JOHNSTON, Iowa — The Iowa Ordnance Training Center at Camp Dodge has received three Joint Light Tactical Vehicles, a new series of military vehicles designed for survivability and tactical mobility.
The first JLTVs were distributed to U.S. Army units in 2016. The IOTC received its first vehicle in January 2023, and two additional vehicles in June 2023.
The IOTC provides hands-on maintenance training for active duty, Reserve and National Guard Soldiers across the country. They offer a variety of sustainment and skill qualification courses, including the seven-week 91B wheeled vehicle mechanic transition course which now includes a dedicated week of instruction on the JLTV.

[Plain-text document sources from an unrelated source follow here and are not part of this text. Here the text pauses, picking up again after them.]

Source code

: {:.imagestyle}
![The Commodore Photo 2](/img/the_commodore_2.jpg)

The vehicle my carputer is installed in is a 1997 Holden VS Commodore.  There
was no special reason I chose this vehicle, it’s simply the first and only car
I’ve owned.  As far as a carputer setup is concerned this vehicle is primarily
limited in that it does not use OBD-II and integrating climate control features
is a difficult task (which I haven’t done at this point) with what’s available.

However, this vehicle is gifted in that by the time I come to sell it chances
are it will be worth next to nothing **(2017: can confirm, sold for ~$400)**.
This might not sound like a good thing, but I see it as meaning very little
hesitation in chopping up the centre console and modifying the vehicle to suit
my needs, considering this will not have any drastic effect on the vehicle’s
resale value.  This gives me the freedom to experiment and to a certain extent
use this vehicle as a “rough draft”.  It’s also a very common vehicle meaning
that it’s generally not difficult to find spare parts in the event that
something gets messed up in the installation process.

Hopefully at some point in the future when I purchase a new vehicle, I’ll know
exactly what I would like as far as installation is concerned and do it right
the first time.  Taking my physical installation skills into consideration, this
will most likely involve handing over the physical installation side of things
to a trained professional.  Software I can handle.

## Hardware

Sgt. 1st Class Bradley Meyer is an instructor at the IOTC and received operator and maintenance level training on the JLTV at Oshkosh, the vehicle manufacturer in Wisconsin. He then returned to Iowa to train other instructors in preparation for future courses.
“The capability of this truck is far beyond anything that we’ve had,” said Meyer. “It’s fun, it’s exciting to see.”
The introduction of the technologically advanced JLTV into the Army and other U.S. armed forces, including the Marine Corps, is just one indicator of the large-scale modernization efforts taking place throughout the Department of Defense. The vehicle will be operated in addition to the Humvee, or High Mobility Multipurpose Wheeled Vehicle, which the Army has used in training and combat since the 1970s. The Humvee proved to be vulnerable to IED attacks during the Iraq and Afghanistan Wars.
The U.S. Army’s Combat Support and Combat Services Support office said the Humvee is suited for its original purpose as a light utility truck and provides useful payload and mobility, but “was never intended to be a combat vehicle.”
“Adding the protection Soldiers needed [armor] in today’s full-spectrum threat environments to a Humvee substantially degraded its mobility, and in some cases eliminated its payload capacity,” said Scott Davis, a representative of the CS & CSS.
That’s where the JLTV comes in. Weighing in at around 13,800 pounds — depending on configuration — the vehicle sports a futuristic exterior with advanced computer technology integrated throughout its structure that makes it uniquely capable to handle heavy loads and protect service members from outside attacks. The computer systems also allow most troubleshooting to be done inside the vehicle using touch screen displays, streamlining daily maintenance for operators.
“The time of a paper book doesn’t exist anymore,” said Meyer. “We’re to the point where operator level preventative maintenance and troubleshooting is all electronic and integrates into the truck. We can talk to the truck and the truck can talk to us. It’s far more advanced than any other wheeled vehicle in our fleet.”
Meyer represented the IOTC at the Iowa National Guard’s Camp Dodge Summer Concert Series on June 29, where the public had the opportunity to get a close-up look at the new vehicle.
The JLTV’s powerful suspension system, viewpoint cameras, automatic fire extinguisher and heated windshield were just some of the features highlighted as people took turns climbing into the driver’s seat.
Meyer pointed out that as with all new equipment fielded in the military, there will be challenges and learning curves. Teaching Soldiers how to operate a complex, computer-based vehicle like the JLTV will take time. So far, the IOTC has hosted two 91B courses with instruction on the JLTV since acquiring the vehicles this year, and he hopes his students take away one key lesson:
“Seven weeks isn’t long enough to make Soldiers into expert mechanics,” said Meyer. “So, one of the things I really strive to hammer home is you have to be a lifelong learner. My challenge to them is to take the skills that we talked about in class and continue to research, study and practice them.”